08.12.2017, 15:58 Uhr

Ärztefortbildung Wie können Schmerzen besser behandelt werden?

Foto (v.l.): Chefarzt Dr. Axel Menzebach vom Donauisar Klinikum, Christian Zelle von der Firma Grünenthal, Oberärztin Dr. Rosemarie Seider vom Donauisar Klinikum, Hildegard Kopicer und Armin Lieb von der Firma Grünenthal. (Foto: Donauisar Klinikum)Foto (v.l.): Chefarzt Dr. Axel Menzebach vom Donauisar Klinikum, Christian Zelle von der Firma Grünenthal, Oberärztin Dr. Rosemarie Seider vom Donauisar Klinikum, Hildegard Kopicer und Armin Lieb von der Firma Grünenthal. (Foto: Donauisar Klinikum)

Experten diskutieren über Schmerzmedizin

DEGGENDORF Das Thema „Schmerzbehandlung“ gewinnt zunehmend an Bedeutung.
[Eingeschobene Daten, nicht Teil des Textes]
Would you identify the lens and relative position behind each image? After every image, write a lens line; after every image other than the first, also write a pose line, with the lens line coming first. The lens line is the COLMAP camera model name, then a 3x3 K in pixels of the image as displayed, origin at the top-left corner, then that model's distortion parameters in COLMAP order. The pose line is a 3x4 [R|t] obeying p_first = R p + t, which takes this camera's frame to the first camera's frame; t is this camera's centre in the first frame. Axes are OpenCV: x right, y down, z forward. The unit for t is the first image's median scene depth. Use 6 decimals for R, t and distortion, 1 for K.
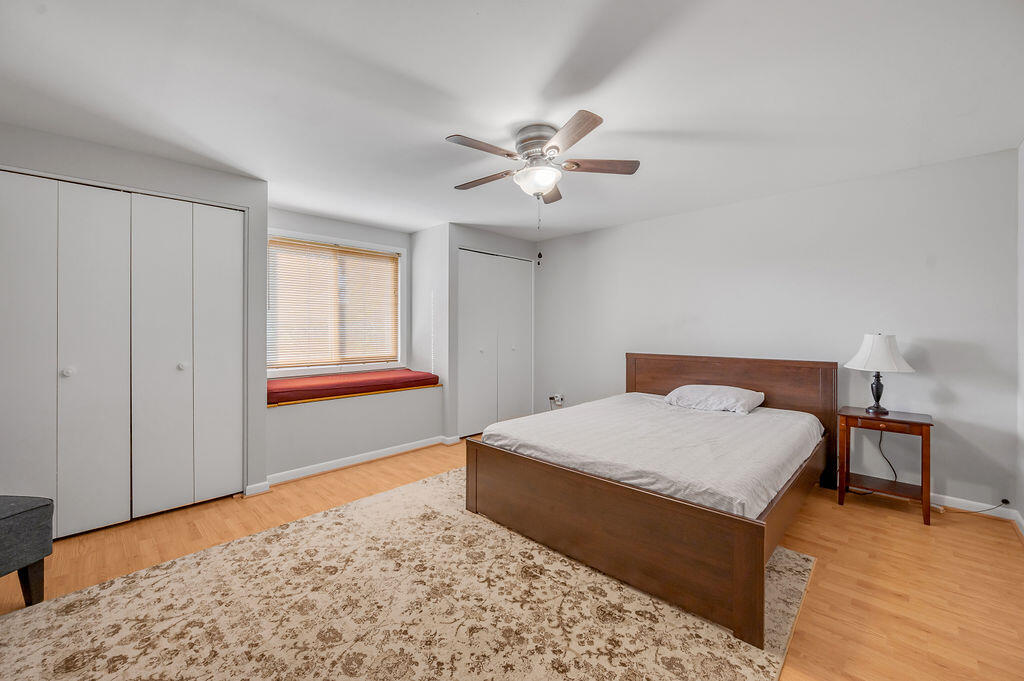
lens RADIAL K [[418.2, 0, 515.4], [0, 418.2, 331.4], [0, 0, 1]] dist [-0.000454, 0.000101]
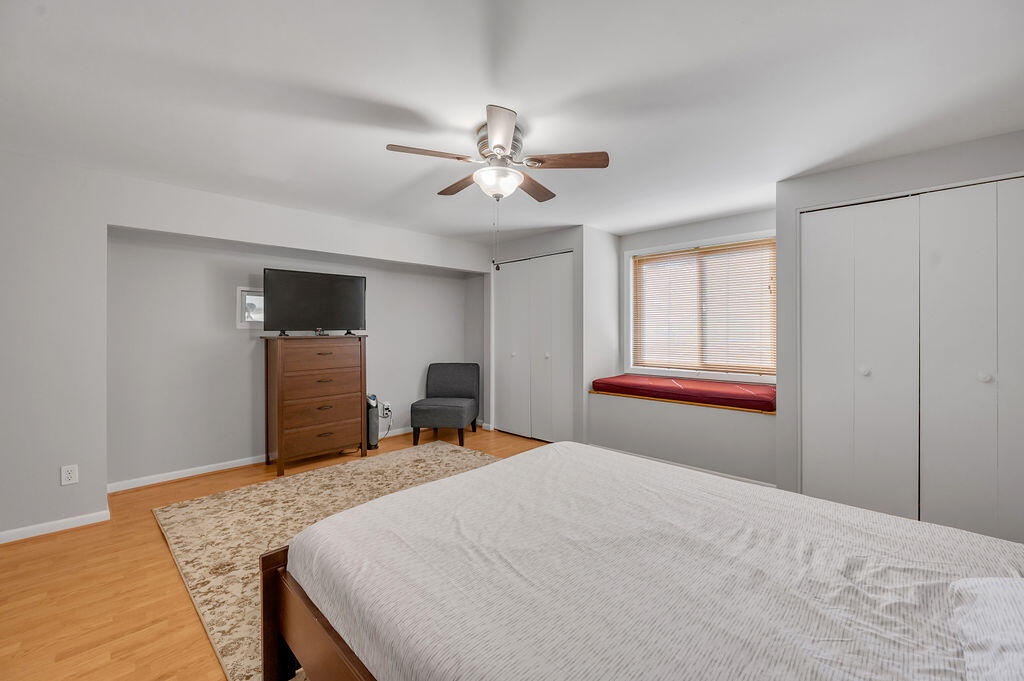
lens RADIAL K [[418.2, 0, 515.4], [0, 418.2, 331.4], [0, 0, 1]] dist [-0.000454, 0.000101]
pose [[-0.030056, 0.004853, -0.999536, 1.013137], [0.000764, 0.999988, 0.004832, -0.028658], [0.999548, -0.000618, -0.030059, 1.083096]]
Nicht nur die Fachgesellschaften setzen sich damit auseinander, auch Krankenhäuser arbeiten stetig daran, die Qualität der Behandlung akuter Schmerzen für Patienten weiter zu verbessern. Über aktuelle Entwicklungen haben Fachexperten beim Ärztesymposium des Zentrums für Schmerzmedizin am Donausar Klinikum Landau im Großen Sitzungssaal des Landratsamtes Dingolfing gesprochen.
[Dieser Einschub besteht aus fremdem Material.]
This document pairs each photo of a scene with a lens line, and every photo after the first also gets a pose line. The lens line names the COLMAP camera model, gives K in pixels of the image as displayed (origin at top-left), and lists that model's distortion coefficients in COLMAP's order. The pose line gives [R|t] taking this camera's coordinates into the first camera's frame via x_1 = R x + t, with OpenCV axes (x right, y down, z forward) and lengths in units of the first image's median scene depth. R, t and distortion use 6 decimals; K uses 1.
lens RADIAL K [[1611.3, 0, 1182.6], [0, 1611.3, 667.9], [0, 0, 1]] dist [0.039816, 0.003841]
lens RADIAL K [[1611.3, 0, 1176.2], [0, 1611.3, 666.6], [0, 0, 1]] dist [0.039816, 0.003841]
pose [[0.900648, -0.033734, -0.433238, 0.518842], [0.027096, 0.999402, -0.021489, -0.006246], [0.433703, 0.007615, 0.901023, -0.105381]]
Das Institut für Anästhesiologie, Intensivmedizin, Notfallmedizin und Schmerztherapie am Donausar Klinikum arbeitet in allen drei Häusern nach den gleichen modernen Standards in der Schmerztherapie. Stets auf dem neuesten Stand der Wissenschaft sollen die Patienten von den leitliniengerechten und neuen Verfahren profitieren. Im Rahmen der Fortbildungsveranstaltung wurden seitens der Klinikärzte und Pharmaunternehmen ein neues, innovatives System für die Verabreichung von Medikamenten vorgestellt. Das Besondere daran: die Abgabe von Medikamenten erfolgt nicht-invasiv, also ohne Nadelstich, bedarfsorientiert und individuell steuerbar durch den Patienten selbst.
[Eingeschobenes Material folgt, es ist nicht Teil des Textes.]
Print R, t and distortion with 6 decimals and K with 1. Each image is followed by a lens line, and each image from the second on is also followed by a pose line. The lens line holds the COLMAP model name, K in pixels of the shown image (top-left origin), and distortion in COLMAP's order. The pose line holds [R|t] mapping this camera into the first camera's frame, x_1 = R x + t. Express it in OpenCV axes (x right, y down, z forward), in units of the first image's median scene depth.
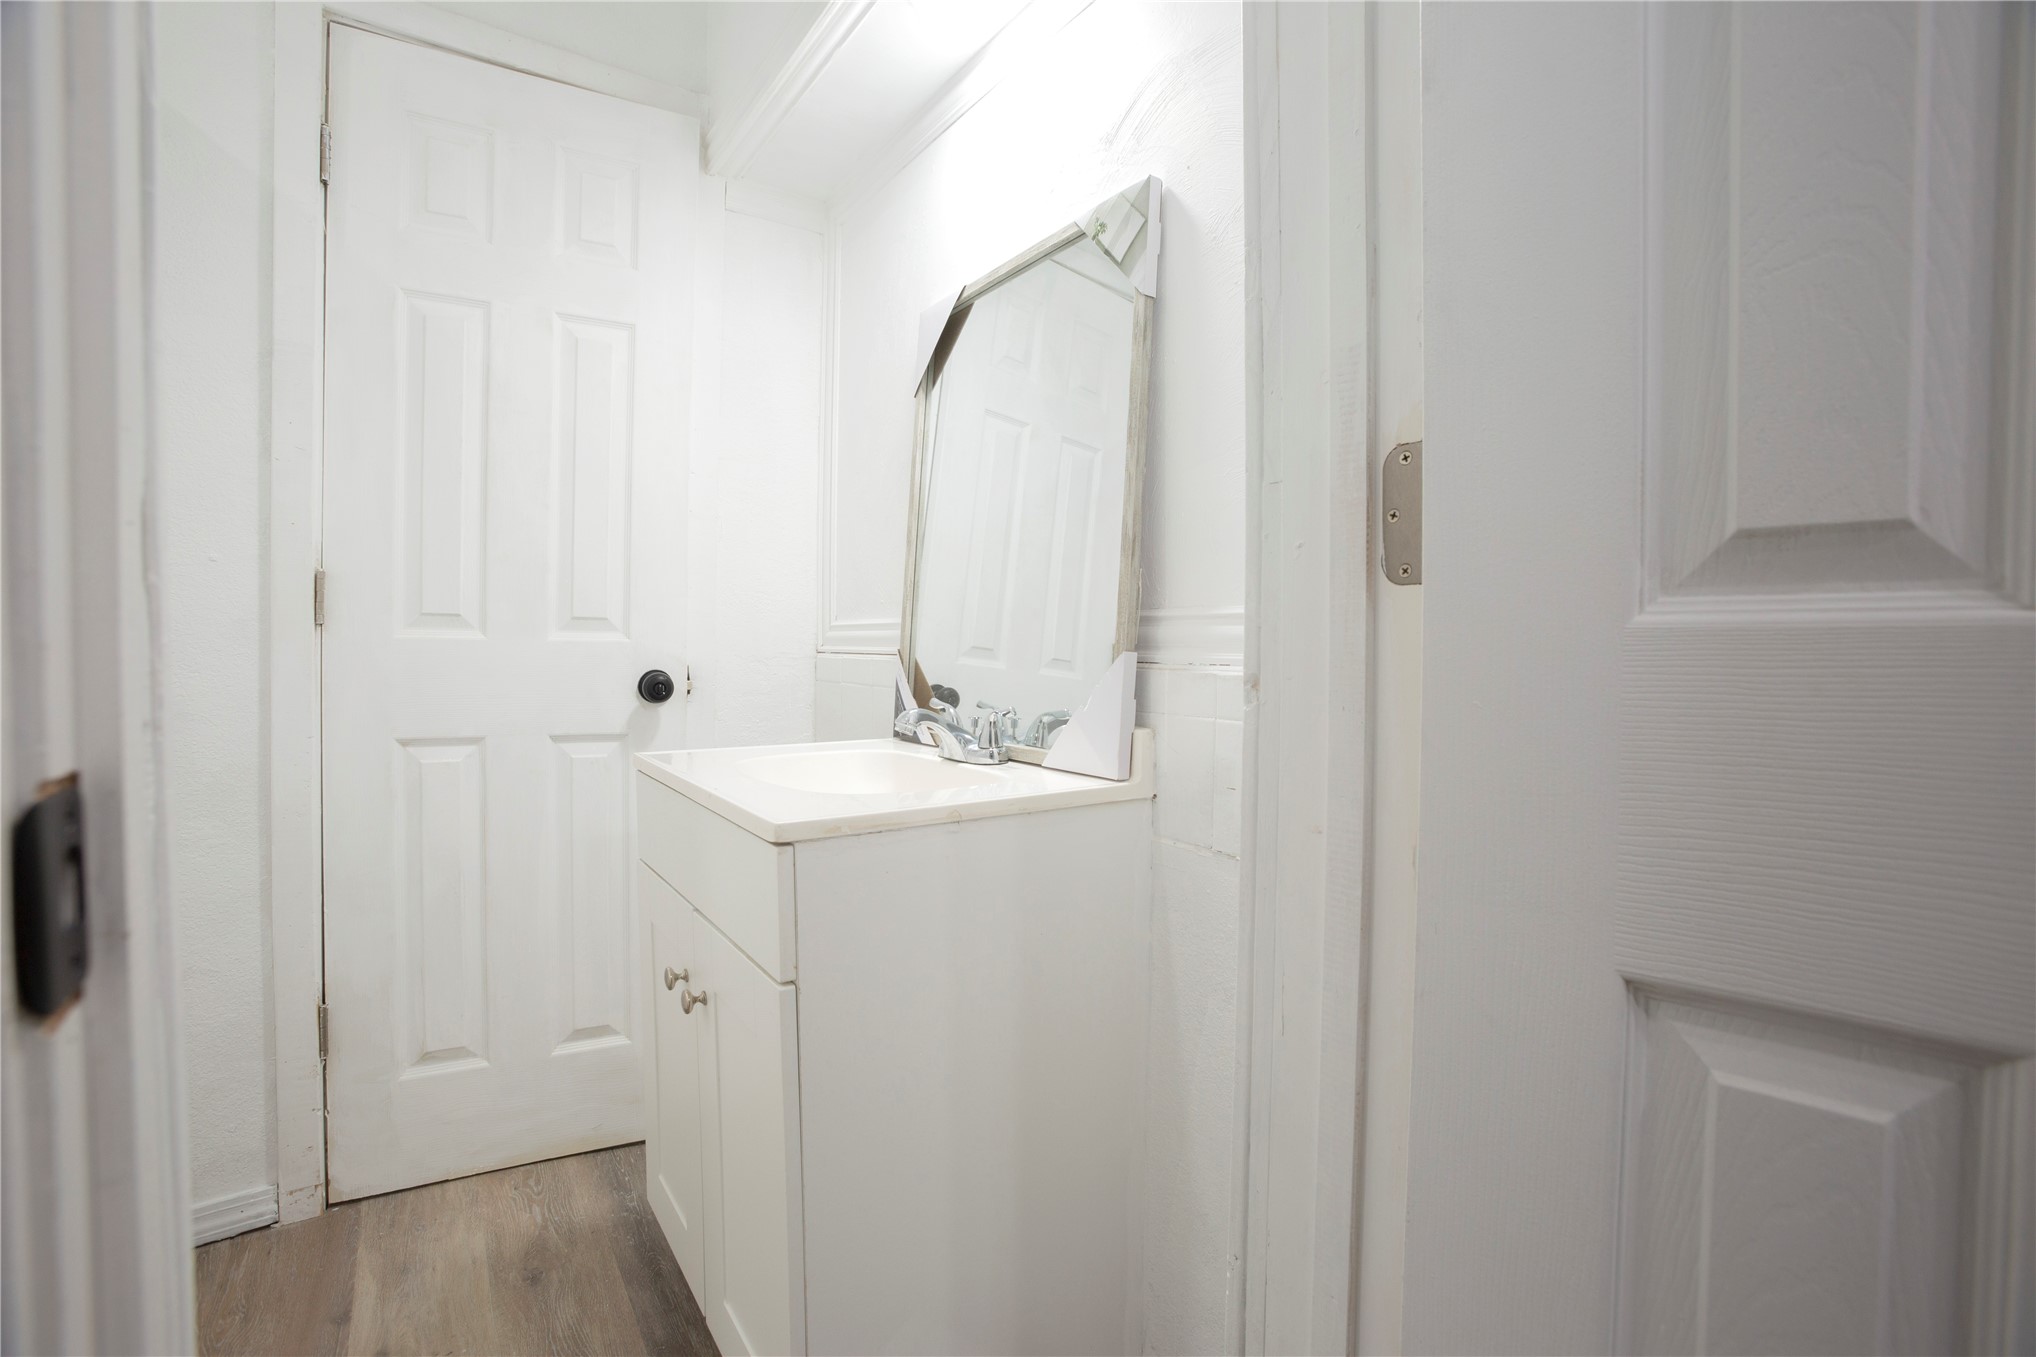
lens RADIAL K [[933.0, 0, 1016.5], [0, 933.0, 672.8], [0, 0, 1]] dist [-0.077703, 0.034554]
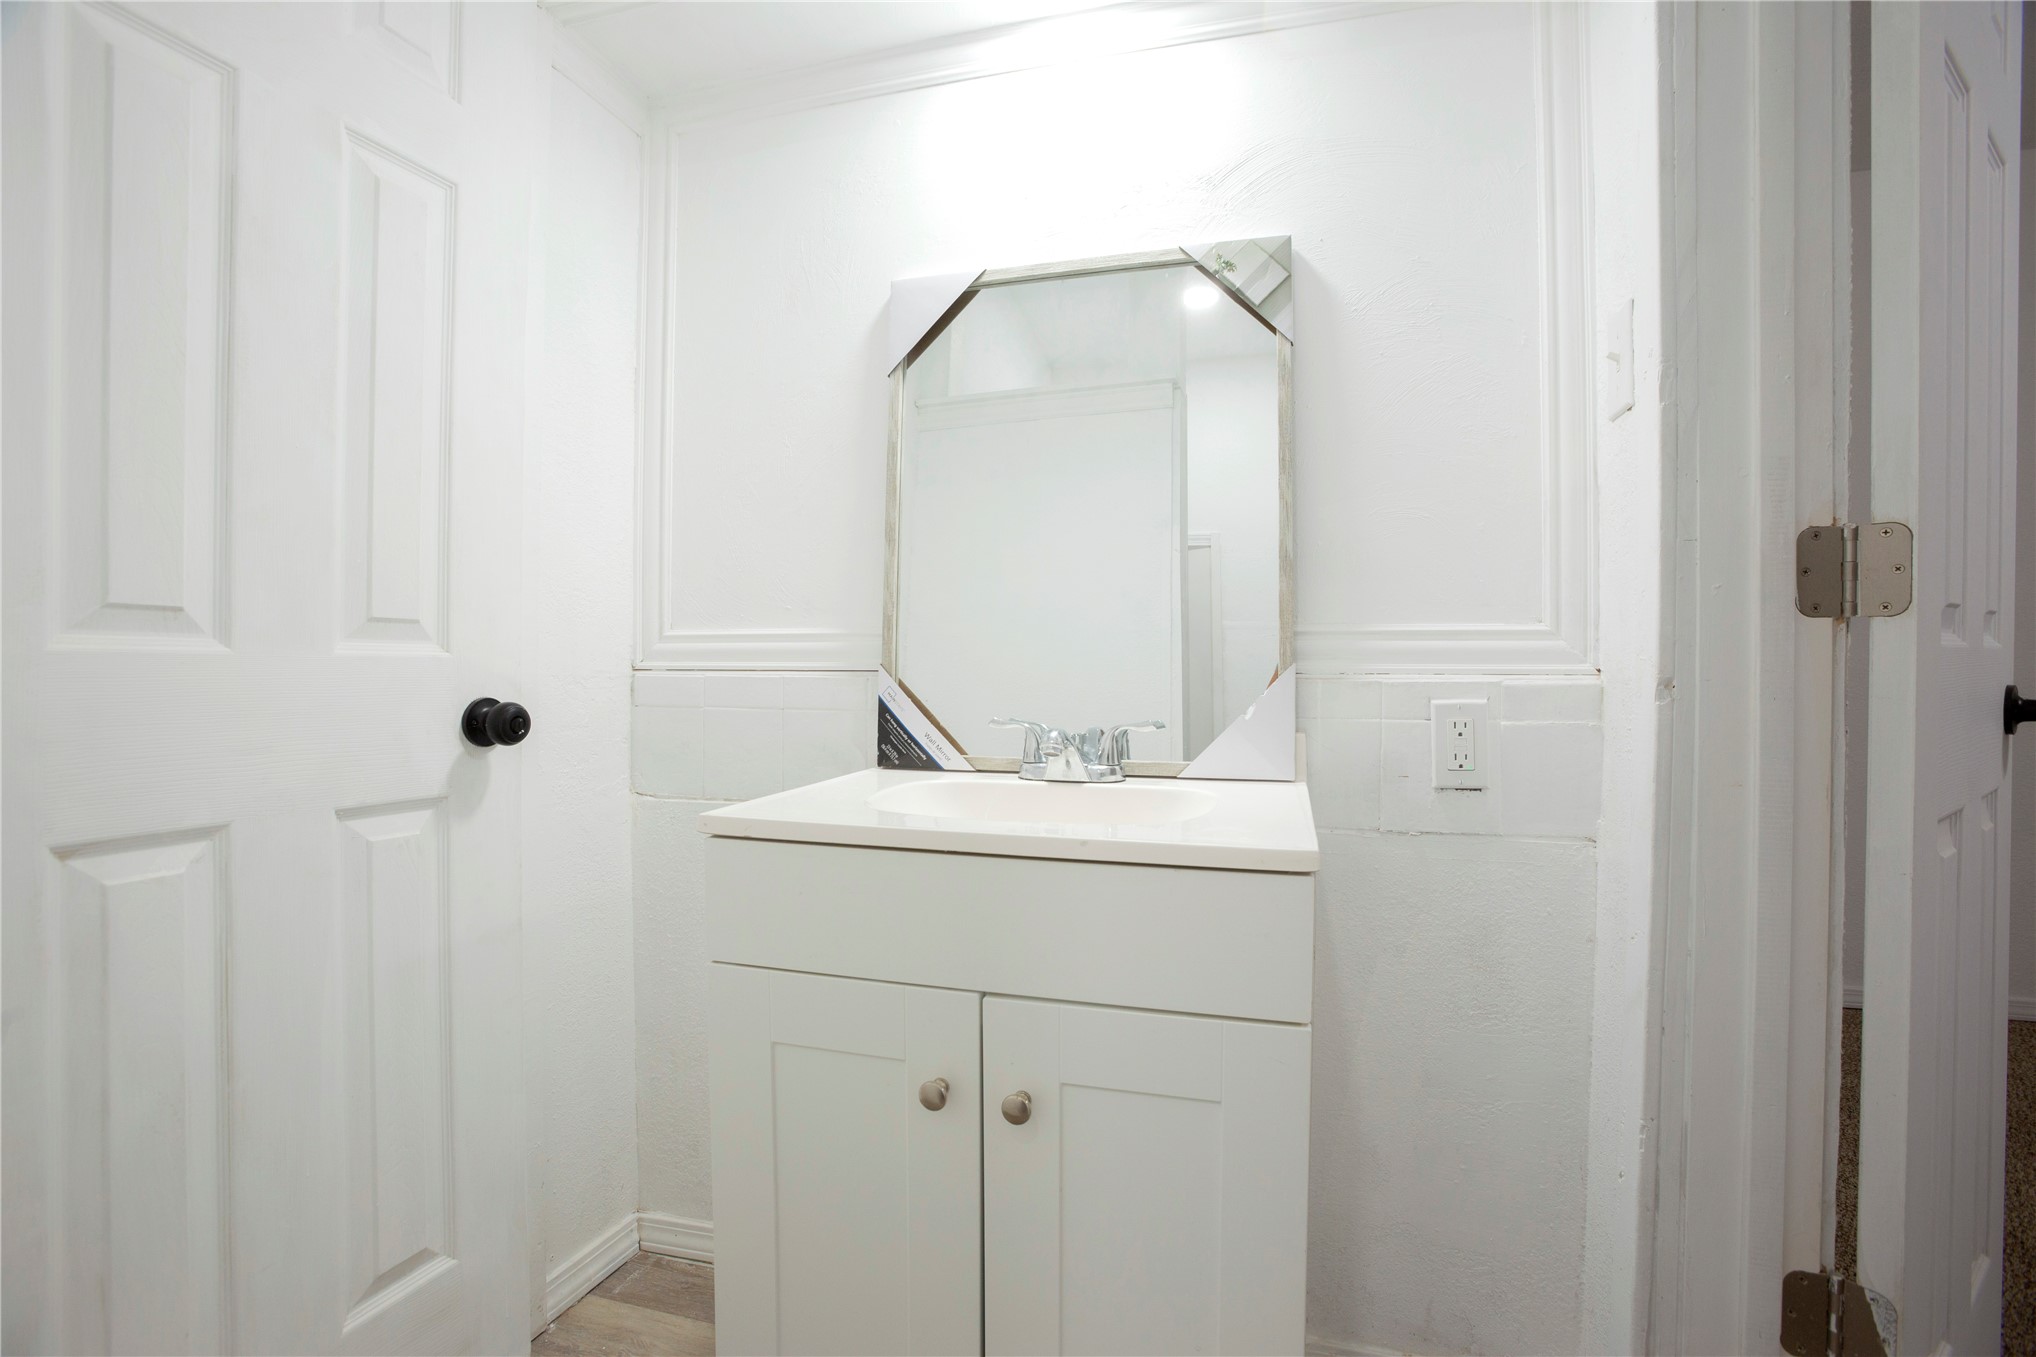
lens RADIAL K [[933.0, 0, 1016.5], [0, 933.0, 672.8], [0, 0, 1]] dist [-0.077703, 0.034554]
pose [[0.766821, -0.015316, 0.641678, -0.562651], [0.024327, 0.999690, -0.005210, -0.009291], [-0.641400, 0.019605, 0.766956, 0.250180]]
Denn werden Schmerzen etwa nach einer Operation nicht ausreichend behandelt, besteht nach dem Eingriff die Gefahr einer Chronifizierung. Eine gute Schmerztherapie sei hier von entscheidender Bedeutung, wie sich das Schmerzgeschehen weiter entwickle, so Chefarzt Dr. Axel Menzebach, M.A.. Deshalb solle die postoperative Schmerztherapie individuell erfolgen und optimalerweise, wenn möglich, den Patienten aktiv einbeziehen. Dadurch steigere sich die Patientenzufriedenheit in erheblichem Maß, die Schmerzintensität werde zudem verringert. Voraussetzung für die Anwendung des neuartigen Systems sei jedoch, dass das Personal umfassend geschult und der Patient gut angewiesen sei. Da hier ein aktives Zutun des Patienten erforderlich sei, könne dieses System z.B. nicht bei Demenzpatienten angewendet werden.